The constructed language
is what helps me
explain or understand what
is going on with me in ways
that English cannot do for me.

It is like an oar that parses
the ups and downs of a raging 
ocean, by which a tired, sick
seafarer might struggle to guide
the vessel of my body/mind
so tossed hither and thither by
the whips and scorns of time.

I am here to share it with you,
through four parables, to immerse
into the life of my mind with
tales, poems, and meditations.

<<Tuom oha venreoga, 

etali h’atha he 

eréná ko thedi.>>


“Take rest in the 

Deep, where all comes 

and stirs.”


<<Skavohava 

ara thedi 

ranziriga.>>


“With a potency 

unmatched, the 

Deep always rumbles and quakes.”

<<Thedi ono 

lananakaga

anjarw’ohe ara 

eréna onanatenreoga.>>


“The Deep is dark and so 

envelops all things; all things can 

consist and persist in the Deep.”


<<Thedi tuome 

lanankikoiga

thedi’ohe metienele

lanansuaga, etali 

éra thedi ahi

onatheleréanreoga.>>


“The Deep is nothingness, 

the Deep is the source. 

Existence rests in the Deep.”


Endnote: This is the word translated as “rest” in English.

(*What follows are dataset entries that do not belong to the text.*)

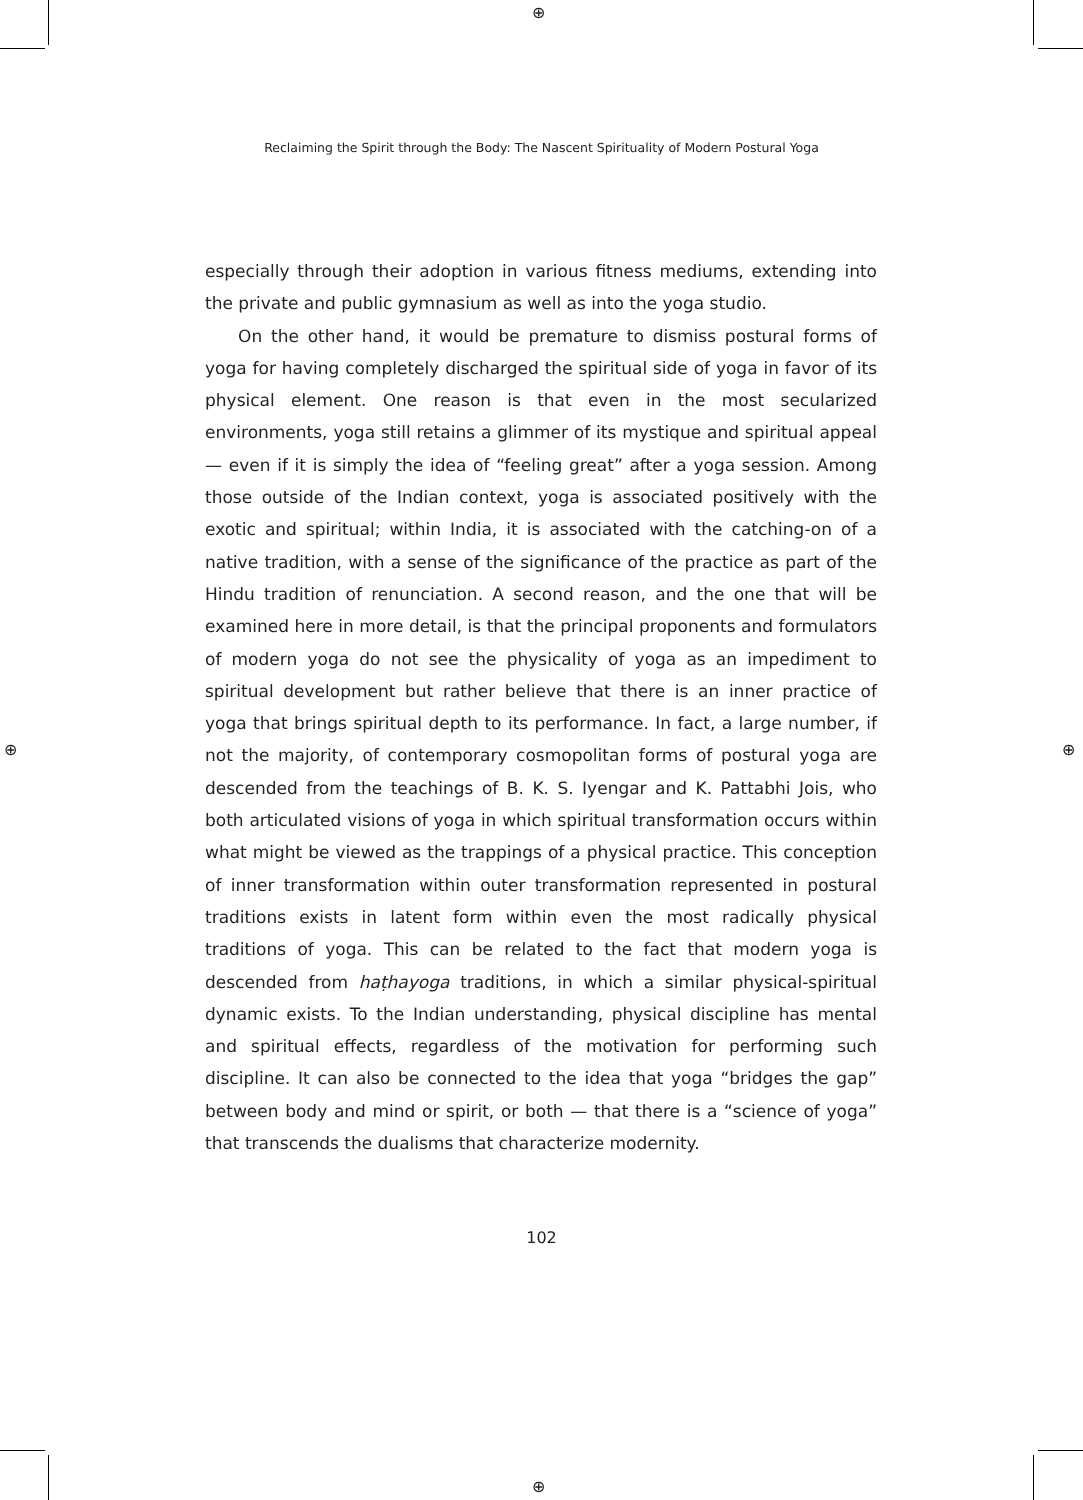⊕
⊕
⊕ ⊕
Reclaiming the Spirit through the Body: The Nascent Spirituality of Modern Postural Yoga
especially through their adoption in various fitness mediums, extending into the private and public gymnasium as well as into the yoga studio.
On the other hand, it would be premature to dismiss postural forms of yoga for having completely discharged the spiritual side of yoga in favor of its physical element. One reason is that even in the most secularized environments, yoga still retains a glimmer of its mystique and spiritual appeal — even if it is simply the idea of “feeling great” after a yoga session. Among those outside of the Indian context, yoga is associated positively with the exotic and spiritual; within India, it is associated with the catching-on of a native tradition, with a sense of the significance of the practice as part of the Hindu tradition of renunciation. A second reason, and the one that will be examined here in more detail, is that the principal proponents and formulators of modern yoga do not see the physicality of yoga as an impediment to spiritual development but rather believe that there is an inner practice of yoga that brings spiritual depth to its performance. In fact, a large number, if not the majority, of contemporary cosmopolitan forms of postural yoga are descended from the teachings of B. K. S. Iyengar and K. Pattabhi Jois, who both articulated visions of yoga in which spiritual transformation occurs within what might be viewed as the trappings of a physical practice. This conception of inner transformation within outer transformation represented in postural traditions exists in latent form within even the most radically physical traditions of yoga. This can be related to the fact that modern yoga is descended from haṭhayoga traditions, in which a similar physical-spiritual dynamic exists. To the Indian understanding, physical discipline has mental and spiritual effects, regardless of the motivation for performing such discipline. It can also be connected to the idea that yoga “bridges the gap” between body and mind or spirit, or both — that there is a “science of yoga” that transcends the dualisms that characterize modernity.
102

It also means “zero” in the Undulatrix. The stories of <<Nya Ragwa>> assert that when one closes their eyes or goes to sleep, they end up having dreams or visions because the back of the eyelids is a fragment from the darkness of the Deep. Thus, the mind, a site of information gathering and perception of events, etc, is associated with the Bottom of the Ocean, a site of tectonic and volcanic activity and the origin of Life on earth. The formulation was inspired by the many dreams about the Bronx River I have had, that have given me much inspiration. It is also a way of representing how my synaesthetic brain seems to work through the undulations of stimuli and subjective experience that are instituted or elicited by outside forces, impacts, dynamics, interactions, and cultural symbols. Finally, there are some influences from quantum theory (in which everything is a wave at the quantum level) as well as traditional African beliefs like the cosmic ocean myths and prevalent associations of water with the ancestors and divine power.